→ **SOURCE PASSAGE**

Demonstration Highlights (ChatGPT)

  • Free ChatGPT interface: chat window, upload files (free tier may limit file uploads to one per 24 hours).
  • You can upload PDFs/Word to ask for summaries, outlines, or Q&A about the content.
  • Settings include data controls to opt out of allowing your inputs to be used for model training.
  • Practical pattern demonstrated: provide persona + context + action + ask for shorter versions or rewrites.

Benefits For Small Business

  • Increases productivity: generate first drafts, outlines, and checklists quickly.
  • Reduces tedious tasks: templates, surveys, email sequences, and repurposing content.
  • Acts as an independent editor: grammar, tone, clarity, and content critique.
  • Supports ideation and problem-solving: brainstorm titles, campaign ideas, alternate phrasings.
  • Enables repurposing: adapt one piece of content to multiple platforms with speed.

Limitations And Risks

  • Variation: same prompt can yield different outputs; randomness exists.
  • Cutoff Dates / Offline Knowledge: most models trained on data up to a cutoff; recent events require user-supplied details or special plugins.
  • Context Length / Token Limits:
    • Models have token (context) limits per conversation thread; long documents may exceed capacity.
    • If context limit exceeded, model may “lose the thread” and hallucinate confidently.
  • Not a search engine substitute: models don’t reliably provide live sources; use specific research tools (Perplexity, research-grade models) for sourcing.
  • Long-form generation: models can help structure but aren’t well-suited for generating entire books in one pass.
  • Biases: models inherit biases from training data (notably on image generation and sometimes text).
  • Regulatory caution: sectors like healthcare and legal require additional care and compliance guidance.

Legal And Copyright Guidance (Non-Legal Summary)

  • Human authorship matters: US Copyright Office guidance currently requires human authorship for copyright protection.
  • Pure AI output (unchanged) carries higher copyright risk and may be harder to defend as copyrighted.
  • AI-assisted content: the more human creative input, editing, and unique material added, the stronger the claim to authorship.
  • Proprietary data: avoid uploading confidential or sensitive customer data to third-party models; deidentify if analysis is essential.
  • Fact-checking: always verify model-provided facts and sources; models can hallucinate plausible-sounding but incorrect information.
  • Transparency: consider noting AI assistance in content if desired (e.g., “created with AI assistance”) and consult legal counsel for specific situations.

Decisions

  • Use GenAI as a drafting/ideation/editor tool, not as a final publisherial source.
  • Prefer free models to start; upgrade to paid only when features (plugins, longer context) are necessary.
  • Do not upload confidential or proprietary data to third-party models unless deidentified and privacy is fully assessed.
  • Save and reuse good prompt templates; iterate and refine prompts over time.

Open Questions

  • How to quantify the minimum human editing needed to secure copyright protection for AI-assisted works? (Legal gray area; consult IP counsel.)
  • For regulated industries, which specific GenAI controls and vendor contracts meet compliance needs? (Refer to trade association guidelines and legal advisers.)
  • How will evolving model training and regulation change acceptable practices for using public-model outputs in marketing?

Collected data
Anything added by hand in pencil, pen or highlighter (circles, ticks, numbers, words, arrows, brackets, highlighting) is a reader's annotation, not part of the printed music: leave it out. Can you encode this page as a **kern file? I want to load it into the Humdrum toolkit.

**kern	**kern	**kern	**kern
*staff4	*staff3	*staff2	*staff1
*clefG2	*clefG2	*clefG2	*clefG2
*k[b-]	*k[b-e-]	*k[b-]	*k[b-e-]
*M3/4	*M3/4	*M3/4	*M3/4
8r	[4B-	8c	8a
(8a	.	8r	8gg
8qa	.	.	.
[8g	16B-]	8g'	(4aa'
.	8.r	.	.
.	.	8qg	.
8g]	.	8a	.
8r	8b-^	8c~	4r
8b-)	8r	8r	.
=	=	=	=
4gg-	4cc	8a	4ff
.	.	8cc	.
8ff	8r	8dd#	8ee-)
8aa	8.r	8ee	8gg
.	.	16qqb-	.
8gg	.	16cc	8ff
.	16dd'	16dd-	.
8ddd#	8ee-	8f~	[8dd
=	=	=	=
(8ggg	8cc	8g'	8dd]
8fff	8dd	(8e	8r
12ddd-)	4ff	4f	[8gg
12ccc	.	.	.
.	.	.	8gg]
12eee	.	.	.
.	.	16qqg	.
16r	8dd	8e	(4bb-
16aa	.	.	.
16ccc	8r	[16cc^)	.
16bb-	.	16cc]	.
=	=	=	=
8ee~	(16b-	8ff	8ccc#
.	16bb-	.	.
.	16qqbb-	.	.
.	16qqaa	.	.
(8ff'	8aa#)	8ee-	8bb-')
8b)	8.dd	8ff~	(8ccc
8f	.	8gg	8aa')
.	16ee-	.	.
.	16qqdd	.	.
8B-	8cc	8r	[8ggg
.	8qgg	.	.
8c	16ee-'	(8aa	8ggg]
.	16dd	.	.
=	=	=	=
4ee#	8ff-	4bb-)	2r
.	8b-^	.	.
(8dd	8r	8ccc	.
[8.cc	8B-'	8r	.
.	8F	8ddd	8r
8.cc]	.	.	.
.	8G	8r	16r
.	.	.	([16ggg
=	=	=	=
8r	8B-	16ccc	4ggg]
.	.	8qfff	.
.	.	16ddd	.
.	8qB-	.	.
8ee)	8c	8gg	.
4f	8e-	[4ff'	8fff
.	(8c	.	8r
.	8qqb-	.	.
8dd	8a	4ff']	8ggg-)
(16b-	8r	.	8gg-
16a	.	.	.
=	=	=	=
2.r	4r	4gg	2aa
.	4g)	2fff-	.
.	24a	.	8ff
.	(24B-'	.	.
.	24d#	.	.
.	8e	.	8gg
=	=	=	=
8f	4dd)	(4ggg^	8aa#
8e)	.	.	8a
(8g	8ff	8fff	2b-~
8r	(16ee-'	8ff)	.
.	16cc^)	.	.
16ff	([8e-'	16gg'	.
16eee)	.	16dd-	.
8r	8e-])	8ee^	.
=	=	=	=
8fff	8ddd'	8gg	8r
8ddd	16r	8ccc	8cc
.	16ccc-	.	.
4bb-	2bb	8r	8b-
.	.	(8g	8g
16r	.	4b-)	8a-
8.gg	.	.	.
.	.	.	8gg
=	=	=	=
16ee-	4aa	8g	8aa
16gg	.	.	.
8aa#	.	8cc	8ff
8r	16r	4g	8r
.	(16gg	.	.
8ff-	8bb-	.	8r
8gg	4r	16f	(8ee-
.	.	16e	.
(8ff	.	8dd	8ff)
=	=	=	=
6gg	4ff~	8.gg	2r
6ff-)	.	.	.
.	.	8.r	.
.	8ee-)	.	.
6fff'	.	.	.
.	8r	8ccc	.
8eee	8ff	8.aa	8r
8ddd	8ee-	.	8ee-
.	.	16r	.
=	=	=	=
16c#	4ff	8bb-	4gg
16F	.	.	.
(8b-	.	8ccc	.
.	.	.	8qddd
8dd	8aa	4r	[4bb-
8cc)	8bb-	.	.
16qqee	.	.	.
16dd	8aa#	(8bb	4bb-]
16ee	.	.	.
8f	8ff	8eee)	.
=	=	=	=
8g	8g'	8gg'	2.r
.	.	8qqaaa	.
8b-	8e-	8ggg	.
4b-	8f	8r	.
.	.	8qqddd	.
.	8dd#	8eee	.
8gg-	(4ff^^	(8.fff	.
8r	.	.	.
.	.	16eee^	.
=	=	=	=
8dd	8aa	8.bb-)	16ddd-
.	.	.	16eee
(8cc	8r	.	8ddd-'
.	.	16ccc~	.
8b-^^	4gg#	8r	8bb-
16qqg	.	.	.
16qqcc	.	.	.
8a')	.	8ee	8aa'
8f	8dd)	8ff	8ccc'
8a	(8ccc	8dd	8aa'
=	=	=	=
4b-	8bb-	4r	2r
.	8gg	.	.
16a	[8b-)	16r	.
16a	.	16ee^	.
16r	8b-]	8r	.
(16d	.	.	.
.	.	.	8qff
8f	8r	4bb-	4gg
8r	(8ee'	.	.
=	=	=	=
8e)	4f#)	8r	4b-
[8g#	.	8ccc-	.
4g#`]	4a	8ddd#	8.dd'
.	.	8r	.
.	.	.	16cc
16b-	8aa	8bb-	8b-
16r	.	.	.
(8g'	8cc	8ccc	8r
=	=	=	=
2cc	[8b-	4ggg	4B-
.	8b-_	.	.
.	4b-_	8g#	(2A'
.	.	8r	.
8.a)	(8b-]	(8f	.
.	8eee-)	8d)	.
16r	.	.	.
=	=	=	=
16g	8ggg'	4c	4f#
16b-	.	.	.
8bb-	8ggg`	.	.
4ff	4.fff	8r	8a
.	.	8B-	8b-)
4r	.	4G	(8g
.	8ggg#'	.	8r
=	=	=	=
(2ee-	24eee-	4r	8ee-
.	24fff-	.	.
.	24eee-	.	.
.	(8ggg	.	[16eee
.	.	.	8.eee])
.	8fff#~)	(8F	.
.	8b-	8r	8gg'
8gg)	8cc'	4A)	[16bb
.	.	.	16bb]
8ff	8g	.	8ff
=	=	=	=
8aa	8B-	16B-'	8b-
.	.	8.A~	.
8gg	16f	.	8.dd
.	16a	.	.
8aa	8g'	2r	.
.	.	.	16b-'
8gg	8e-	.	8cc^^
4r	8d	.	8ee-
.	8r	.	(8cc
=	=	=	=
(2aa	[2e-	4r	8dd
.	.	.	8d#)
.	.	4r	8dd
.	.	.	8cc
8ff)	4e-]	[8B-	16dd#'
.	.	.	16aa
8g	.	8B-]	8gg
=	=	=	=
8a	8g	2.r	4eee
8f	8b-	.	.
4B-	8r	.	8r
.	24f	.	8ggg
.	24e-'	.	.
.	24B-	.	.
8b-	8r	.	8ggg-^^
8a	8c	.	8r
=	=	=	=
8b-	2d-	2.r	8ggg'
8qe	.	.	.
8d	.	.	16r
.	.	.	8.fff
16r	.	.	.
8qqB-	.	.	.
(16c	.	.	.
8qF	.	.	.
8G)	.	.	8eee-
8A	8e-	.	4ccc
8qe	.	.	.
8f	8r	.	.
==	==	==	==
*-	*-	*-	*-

→ **HOW TO COMPLETE THIS TASK**
Copy out the part of the ChatGPT notes that opens with "Limitations And Risks" and closes with "models) for sourcing.", changing "search engine" to "web browser".

→ **COMPLETED EXERCISE**
Limitations And Risks

  • Variation: same prompt can yield different outputs; randomness exists.
  • Cutoff Dates / Offline Knowledge: most models trained on data up to a cutoff; recent events require user-supplied details or special plugins.
  • Context Length / Token Limits:
    • Models have token (context) limits per conversation thread; long documents may exceed capacity.
    • If context limit exceeded, model may “lose the thread” and hallucinate confidently.
  • Not a web browser substitute: models don’t reliably provide live sources; use specific research tools (Perplexity, research-grade models) for sourcing.